> _Written problem A_
In the news report on the house party arrests, reproduce verbatim the portion that begins at the words "An arrest for" and stops after "spurred 911 calls.".
> _Written problem B_
According to the news report on the house party arrests, what was the dollar amount of the verdict the D.C. Circuit affirmed?

== Quoted passage

The nature of modern house parties dominated lively Supreme Court oral arguments on Wednesday as the justices considered whether police officers had probable cause to make trespassing arrests.

WASHINGTON (CN) - The nature of modern house parties dominated lively Supreme Court oral arguments on Wednesday as the justices considered whether police officers had probable cause to make trespassing arrests.

An arrest for unlawful entry requires officers to consider intent, and prove that a suspect knew or should have known that they entered a property without permission from the owner. In the 2008 case at hand, the D.C. Circuit said that officers had failed to consider either before arresting individuals whose raucous partying at a home in Northeast Washington spurred 911 calls.

Led by Theodore Wesby, 16 of the 21 partiers brought a federal complaint against five police officers and the District of Columbia for false arrest and negligent supervision. Police took their appeal to the Supreme Court after the D.C. Circuit affirmed a $700,000 verdict against them.

====
== Dataset

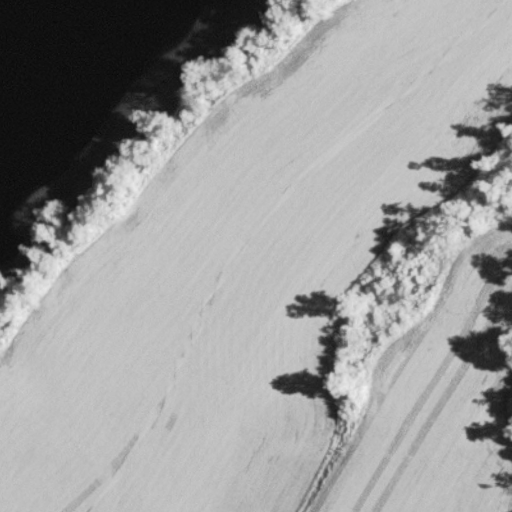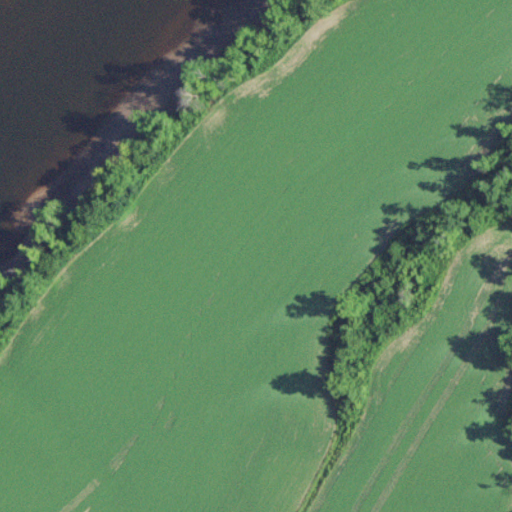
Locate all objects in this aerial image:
river: (44, 44)
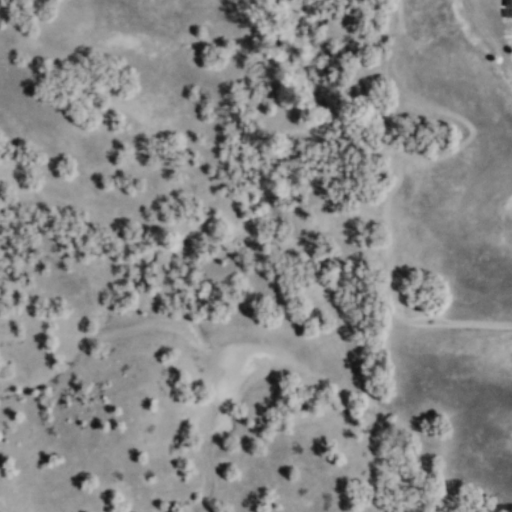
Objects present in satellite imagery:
road: (502, 23)
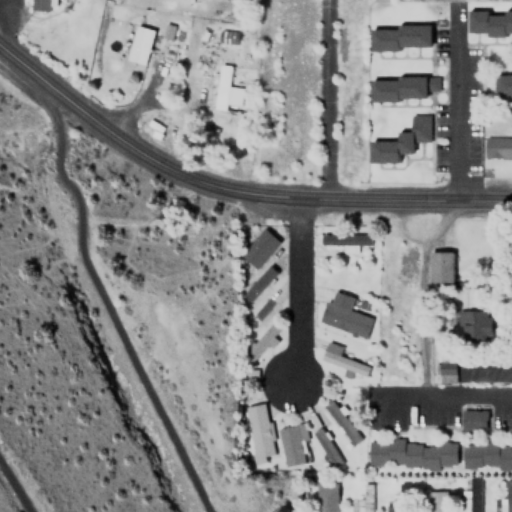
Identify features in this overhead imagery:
building: (44, 4)
building: (39, 5)
building: (489, 22)
building: (490, 23)
building: (168, 31)
building: (169, 32)
building: (229, 37)
building: (229, 37)
building: (399, 37)
building: (402, 38)
building: (139, 45)
building: (142, 45)
building: (503, 84)
building: (504, 85)
building: (221, 87)
building: (397, 89)
building: (404, 89)
building: (227, 90)
road: (453, 104)
building: (400, 141)
road: (122, 142)
building: (497, 148)
building: (377, 152)
building: (511, 156)
road: (388, 199)
building: (345, 240)
building: (347, 241)
building: (257, 249)
building: (439, 267)
building: (441, 269)
building: (258, 283)
building: (259, 283)
road: (295, 290)
building: (260, 308)
building: (343, 315)
building: (346, 315)
building: (475, 323)
building: (474, 326)
building: (261, 340)
building: (260, 342)
building: (341, 359)
building: (345, 360)
building: (448, 369)
building: (448, 369)
road: (140, 380)
road: (456, 399)
building: (473, 419)
building: (473, 420)
building: (341, 422)
building: (343, 422)
building: (257, 432)
building: (290, 444)
building: (292, 444)
building: (265, 445)
building: (326, 447)
building: (327, 447)
building: (376, 453)
building: (411, 453)
building: (486, 455)
building: (511, 459)
building: (468, 494)
building: (468, 494)
building: (507, 495)
building: (508, 495)
building: (326, 496)
building: (327, 496)
building: (367, 497)
building: (367, 497)
building: (400, 497)
building: (400, 497)
building: (436, 500)
building: (436, 501)
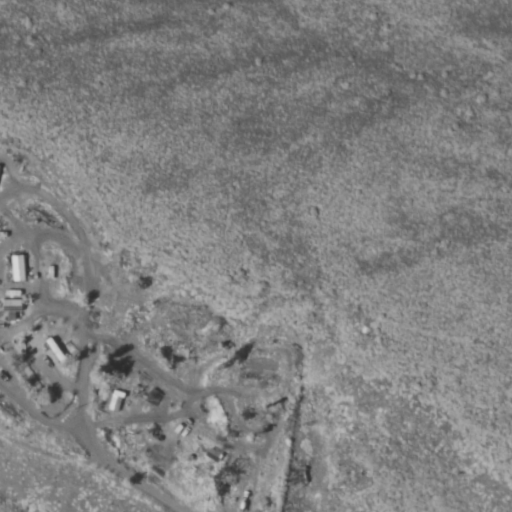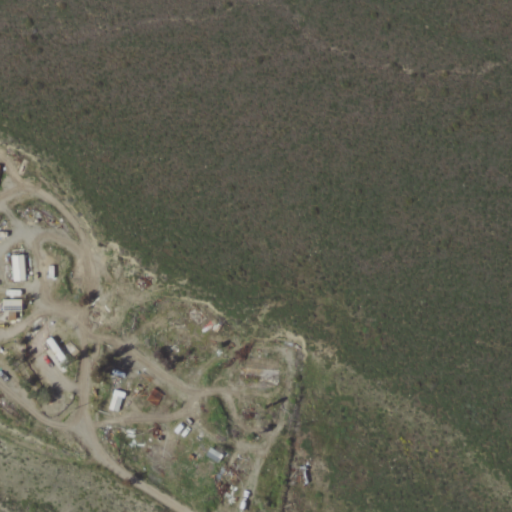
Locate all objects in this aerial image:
road: (97, 447)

====

> _Written answer A_
An arrest for unlawful entry requires officers to consider intent, and prove that a suspect knew or should have known that they entered a property without permission from the owner. In the 2008 case at hand, the D.C. Circuit said that officers had failed to consider either before arresting individuals whose raucous partying at a home in Northeast Washington spurred 911 calls.

> _Written answer B_
$700,000.